# Thread: Analytic Geometry: Ellipse [2]

1. ## Analytic Geometry: Ellipse [2]

Question:
Find the coordinates of the foci, the end points of the major axes and minor axis, the length of latus rectum and the end points of latus rectum.

$\displaystyle \frac{(x-3)^2}{16} + \frac{(y-2)^2}{9} = 1$

Attempt:

Center: $\displaystyle (3,2)$ $\displaystyle a=4$, $\displaystyle b=3$ , $\displaystyle c=\sqrt{16-9} = \sqrt{7}$

Foci:$\displaystyle (3-\sqrt{7},2)$ and $\displaystyle (3+\sqrt{7},2)$

End points of major axis: $\displaystyle (-1,2)$ and $\displaystyle (7,2)$

End points of minor axis: $\displaystyle (3,-1)$ and $\displaystyle (3,5)$

Length of latus rectum: $\displaystyle 2\frac{b^2}{a} = 2\frac{(3)^2}{4} = \frac{9}{2}$

How can I find out the end points of latus rectum? and are my answers right tell now?

2. ## Ellipse

Hello looi76
Originally Posted by looi76
Question:
Find the coordinates of the foci, the end points of the major axes and minor axis, the length of latus rectum and the end points of latus rectum.

$\displaystyle \frac{(x-3)^2}{16} + \frac{(y-2)^2}{9} = 1$

Attempt:

Center: $\displaystyle (3,2)$ $\displaystyle a=4$, $\displaystyle b=3$ , $\displaystyle c=\sqrt{16-9} = \sqrt{7}$

Foci:$\displaystyle (3-\sqrt{7},2)$ and $\displaystyle (3+\sqrt{7},2)$

End points of major axis: $\displaystyle (-1,2)$ and $\displaystyle (7,2)$

End points of minor axis: $\displaystyle (3,-1)$ and $\displaystyle (3,5)$

Length of latus rectum: $\displaystyle 2\frac{b^2}{a} = 2\frac{(3)^2}{4} = \frac{9}{2}$

How can I find out the end points of latus rectum? and are my answers right tell now?
You've got everything right so far.
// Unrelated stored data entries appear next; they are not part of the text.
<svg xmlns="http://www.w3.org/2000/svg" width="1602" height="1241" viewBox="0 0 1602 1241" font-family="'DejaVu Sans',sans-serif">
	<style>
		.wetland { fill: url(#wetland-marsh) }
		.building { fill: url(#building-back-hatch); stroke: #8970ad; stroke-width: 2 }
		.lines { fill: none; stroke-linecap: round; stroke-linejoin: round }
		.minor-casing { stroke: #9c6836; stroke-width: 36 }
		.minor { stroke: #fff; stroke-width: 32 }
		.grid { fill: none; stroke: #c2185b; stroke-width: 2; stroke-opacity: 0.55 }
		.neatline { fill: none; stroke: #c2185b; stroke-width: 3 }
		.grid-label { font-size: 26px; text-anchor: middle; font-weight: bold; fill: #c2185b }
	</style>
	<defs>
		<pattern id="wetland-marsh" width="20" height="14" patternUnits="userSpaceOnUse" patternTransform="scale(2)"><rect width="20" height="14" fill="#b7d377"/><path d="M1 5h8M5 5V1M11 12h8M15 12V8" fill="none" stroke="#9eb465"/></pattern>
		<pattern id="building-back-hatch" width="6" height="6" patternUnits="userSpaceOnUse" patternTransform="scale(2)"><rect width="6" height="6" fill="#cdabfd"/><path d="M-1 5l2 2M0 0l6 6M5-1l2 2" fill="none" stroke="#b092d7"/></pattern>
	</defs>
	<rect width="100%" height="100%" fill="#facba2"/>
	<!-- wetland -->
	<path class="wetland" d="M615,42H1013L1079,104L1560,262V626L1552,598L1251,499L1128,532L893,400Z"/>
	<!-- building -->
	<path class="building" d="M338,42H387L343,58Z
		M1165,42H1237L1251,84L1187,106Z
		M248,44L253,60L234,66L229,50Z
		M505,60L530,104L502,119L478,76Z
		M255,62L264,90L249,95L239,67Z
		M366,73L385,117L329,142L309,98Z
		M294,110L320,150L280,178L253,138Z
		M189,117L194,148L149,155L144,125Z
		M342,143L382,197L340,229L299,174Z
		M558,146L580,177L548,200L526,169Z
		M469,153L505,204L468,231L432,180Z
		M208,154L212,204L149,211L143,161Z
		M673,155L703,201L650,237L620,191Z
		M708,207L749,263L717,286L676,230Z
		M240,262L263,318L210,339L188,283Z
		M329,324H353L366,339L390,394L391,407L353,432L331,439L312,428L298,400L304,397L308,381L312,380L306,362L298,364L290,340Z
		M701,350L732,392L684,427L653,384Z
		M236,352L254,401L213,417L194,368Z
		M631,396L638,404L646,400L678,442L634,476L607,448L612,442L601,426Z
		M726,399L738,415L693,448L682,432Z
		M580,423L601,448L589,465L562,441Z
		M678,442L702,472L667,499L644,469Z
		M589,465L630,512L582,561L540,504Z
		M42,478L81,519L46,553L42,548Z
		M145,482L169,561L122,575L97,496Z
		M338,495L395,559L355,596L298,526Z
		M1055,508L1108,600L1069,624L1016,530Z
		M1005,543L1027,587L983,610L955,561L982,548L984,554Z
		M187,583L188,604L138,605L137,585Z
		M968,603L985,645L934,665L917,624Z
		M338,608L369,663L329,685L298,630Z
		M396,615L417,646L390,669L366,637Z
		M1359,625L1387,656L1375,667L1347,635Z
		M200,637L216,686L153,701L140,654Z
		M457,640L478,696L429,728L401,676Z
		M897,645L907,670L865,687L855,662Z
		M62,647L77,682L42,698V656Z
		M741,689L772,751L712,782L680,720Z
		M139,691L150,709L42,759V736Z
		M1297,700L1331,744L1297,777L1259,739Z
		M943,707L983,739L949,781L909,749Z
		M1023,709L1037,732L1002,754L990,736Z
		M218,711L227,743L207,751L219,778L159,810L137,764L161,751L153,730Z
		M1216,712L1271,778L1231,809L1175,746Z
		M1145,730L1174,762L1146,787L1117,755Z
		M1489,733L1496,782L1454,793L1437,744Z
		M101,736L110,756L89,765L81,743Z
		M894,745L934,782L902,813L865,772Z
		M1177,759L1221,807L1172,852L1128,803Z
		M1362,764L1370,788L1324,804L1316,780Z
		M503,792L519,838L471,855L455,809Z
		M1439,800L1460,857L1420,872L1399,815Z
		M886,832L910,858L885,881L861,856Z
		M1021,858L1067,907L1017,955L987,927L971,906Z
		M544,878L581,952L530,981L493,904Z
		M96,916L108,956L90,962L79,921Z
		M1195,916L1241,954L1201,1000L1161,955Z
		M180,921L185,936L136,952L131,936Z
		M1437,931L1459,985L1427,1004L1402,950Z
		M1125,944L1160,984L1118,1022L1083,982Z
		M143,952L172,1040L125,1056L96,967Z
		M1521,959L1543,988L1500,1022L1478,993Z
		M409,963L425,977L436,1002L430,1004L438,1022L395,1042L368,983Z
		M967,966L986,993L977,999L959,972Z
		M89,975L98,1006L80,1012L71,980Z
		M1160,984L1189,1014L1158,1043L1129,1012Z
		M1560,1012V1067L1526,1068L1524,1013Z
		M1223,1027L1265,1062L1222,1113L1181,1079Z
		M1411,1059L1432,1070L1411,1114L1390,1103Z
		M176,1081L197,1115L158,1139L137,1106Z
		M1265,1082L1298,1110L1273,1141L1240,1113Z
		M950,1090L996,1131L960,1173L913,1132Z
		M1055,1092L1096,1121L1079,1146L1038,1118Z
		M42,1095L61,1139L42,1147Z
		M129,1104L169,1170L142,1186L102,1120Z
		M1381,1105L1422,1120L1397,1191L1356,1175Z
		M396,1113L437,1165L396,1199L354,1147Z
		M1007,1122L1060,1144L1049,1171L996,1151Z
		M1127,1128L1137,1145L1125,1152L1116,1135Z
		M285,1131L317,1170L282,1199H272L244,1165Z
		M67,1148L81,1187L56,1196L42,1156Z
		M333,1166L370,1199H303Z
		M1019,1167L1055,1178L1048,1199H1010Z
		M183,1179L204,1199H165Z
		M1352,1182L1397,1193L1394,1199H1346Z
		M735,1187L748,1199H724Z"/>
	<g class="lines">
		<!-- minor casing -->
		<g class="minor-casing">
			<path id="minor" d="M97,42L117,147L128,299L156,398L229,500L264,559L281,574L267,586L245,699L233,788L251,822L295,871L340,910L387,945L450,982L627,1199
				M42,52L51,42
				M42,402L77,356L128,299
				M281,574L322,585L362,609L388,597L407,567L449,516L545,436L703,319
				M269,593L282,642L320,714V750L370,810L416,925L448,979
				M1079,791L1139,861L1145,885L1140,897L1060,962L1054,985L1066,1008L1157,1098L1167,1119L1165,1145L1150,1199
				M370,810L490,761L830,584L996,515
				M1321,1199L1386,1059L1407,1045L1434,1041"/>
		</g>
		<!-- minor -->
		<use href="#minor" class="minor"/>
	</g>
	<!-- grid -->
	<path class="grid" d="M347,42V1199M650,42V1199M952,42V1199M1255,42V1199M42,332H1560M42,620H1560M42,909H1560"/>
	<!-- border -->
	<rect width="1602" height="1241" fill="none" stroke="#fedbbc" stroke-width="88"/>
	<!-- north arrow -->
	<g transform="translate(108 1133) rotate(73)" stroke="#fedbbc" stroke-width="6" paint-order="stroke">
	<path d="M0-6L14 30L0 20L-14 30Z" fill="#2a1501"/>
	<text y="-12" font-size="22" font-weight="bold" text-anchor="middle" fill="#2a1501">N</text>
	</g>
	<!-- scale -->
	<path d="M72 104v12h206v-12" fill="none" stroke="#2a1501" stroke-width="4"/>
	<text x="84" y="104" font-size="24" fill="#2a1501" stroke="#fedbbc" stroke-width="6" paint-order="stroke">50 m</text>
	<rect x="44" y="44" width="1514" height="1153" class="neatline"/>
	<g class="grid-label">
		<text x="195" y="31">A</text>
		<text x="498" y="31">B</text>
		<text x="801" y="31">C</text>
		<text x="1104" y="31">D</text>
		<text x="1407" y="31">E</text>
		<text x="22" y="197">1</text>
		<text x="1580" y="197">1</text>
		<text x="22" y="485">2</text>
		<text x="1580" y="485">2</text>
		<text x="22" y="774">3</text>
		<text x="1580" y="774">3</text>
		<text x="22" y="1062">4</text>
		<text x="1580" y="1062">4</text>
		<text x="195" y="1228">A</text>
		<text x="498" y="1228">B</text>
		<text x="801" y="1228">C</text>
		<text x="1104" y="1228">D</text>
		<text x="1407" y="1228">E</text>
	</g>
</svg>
To get the end-points of the latus rectum is very easy. You know that the semi-latus-rectum has length $\displaystyle \frac94$, so just move up and down through this distance from each of the foci, and you get to each of the end points. So one of them will be $\displaystyle (3 + \sqrt7, 2 + \frac94)$. I'll leave the rest to you.